In an action to recover damages for personal injuries, the plaintiff appeals from an order of the Supreme Court, Nassau County (Winslow, J.), entered January 2, 2009, which denied his motion for summary judgment on the issue of liability and to dismiss all affirmative defenses and granted the cross motion of the defendants Luvin Construction and Jose I. Sanchez for summary judgment dismissing the complaint insofar as asserted against them.
On July 21, 2006, the plaintiff allegedly was injured when a minivan in which he was a passenger “roll[ed] two or three times across the roadway.” As admitted in the defendants’ response to the notice to admit dated February 9, 2007, the defendant Jose I. Sanchez was, at the time of the accident, operating the minivan, which was owned by the defendant Luvin Construction Corp. (hereinafter Luvin). The response to the notice to admit also expressly admitted that Sanchez was operating the vehicle “under [sic] the course of his employment for FML Contracting Inc.” (hereinafter FML), and denied that Sanchez was employed by Luvin on the date of the accident.
The plaintiff moved for summary judgment on the issue of liability and to dismiss all affirmative defenses, submitting evidence to the effect that Sanchez had lost control of the van prior to the accident and arguing that, as a matter of law, Sanchez was negligent in his operation of the vehicle. Luvin and Sanchez (hereinafter the defendants) then cross-moved for summary judgment dismissing the complaint insofar as asserted against them. They pointed to evidence that, prior to the accident, the steering and braking mechanisms of the vehicle had become unresponsive, and argued that the record conclusively established that Sanchez was confronted with a “mechanical malfunction,” so that, pursuant to the “emergency” doctrine, his operation of the minivan was, as a matter of law, free of negligence.
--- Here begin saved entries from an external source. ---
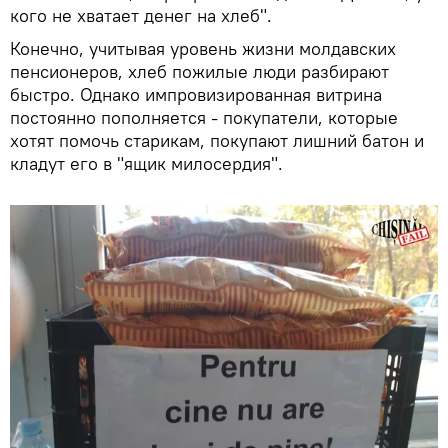
кого не хватает денег на хлеб".
Конечно, учитывая уровень жизни молдавских
пенсионеров, хлеб пожилые люди разбирают
быстро. Однако импровизированная витрина
постоянно пополняется - покупатели, которые
хотят помочь старикам, покупают лишний батон и
кладут его в "ящик милосердия".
The Supreme Court denied the plaintiffs motion, and granted the defendants’ cross motion on a theory that was not raised by either party. The Supreme Court determined, based on its review of the record, that Luvin was effectively indistinguishable from FML, the company that, as admitted in the response to the notice to admit, employed Sanchez at the time of the accident and that, according to the plaintiffs deposition testimony, employed the plaintiff as well. The Supreme Court concluded that the plaintiffs receipt of Workers’ Compensation benefits precluded him from seeking to impose tort liability either on Luvin, the effective equivalent of his actual employer (FML), or on his co-employee Sanchez. This appeal ensued.
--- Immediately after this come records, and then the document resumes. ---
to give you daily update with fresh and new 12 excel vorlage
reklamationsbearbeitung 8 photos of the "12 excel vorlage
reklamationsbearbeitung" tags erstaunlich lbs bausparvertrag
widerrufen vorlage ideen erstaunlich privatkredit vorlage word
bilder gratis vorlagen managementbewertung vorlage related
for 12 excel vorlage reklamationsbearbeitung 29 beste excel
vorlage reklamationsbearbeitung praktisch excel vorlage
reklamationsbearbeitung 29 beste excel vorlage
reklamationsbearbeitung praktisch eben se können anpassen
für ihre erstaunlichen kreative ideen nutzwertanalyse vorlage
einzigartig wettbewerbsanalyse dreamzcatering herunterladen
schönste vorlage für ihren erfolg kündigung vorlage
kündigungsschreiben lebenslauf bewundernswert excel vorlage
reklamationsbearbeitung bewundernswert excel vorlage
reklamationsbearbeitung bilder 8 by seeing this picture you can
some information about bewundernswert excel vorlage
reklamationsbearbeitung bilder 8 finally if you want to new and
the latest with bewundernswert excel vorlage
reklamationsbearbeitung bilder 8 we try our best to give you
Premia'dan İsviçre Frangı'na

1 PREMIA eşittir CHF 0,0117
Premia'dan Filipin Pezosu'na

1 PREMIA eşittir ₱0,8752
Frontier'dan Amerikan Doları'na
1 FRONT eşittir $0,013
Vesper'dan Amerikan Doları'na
We have examined the issues and arguments that were raised in the motion and in the cross motion, and concluded that neither the plaintiff nor the defendants demonstrated prima facie entitlement to judgment as a matter of law. There are, among other things, issues of credibility, the resolution of which will depend upon factual determinations as to whether, and if so to what extent, a mechanical defect in the steering or braking mechanism of the minivan might have contributed to the accident. Related triable issues concern whether Sanchez might have been a position to foresee that the van had a greater tendency to malfunction at certain speeds, whether Sanchez might have been driving at an excessive rate of speed under the circumstances, (including his supposed prior knowledge of problems with the minivan), and whether he might have been otherwise negligent in the operation of the minivan. On this record, we cannot conclude that Sanchez’s operation of the vehicle was negligent as a matter of law. Dillon, J.P., Florio, Hall and Sgroi, JJ., concur. [Prior Case History: 2008 NY Slip Op 33491(U).]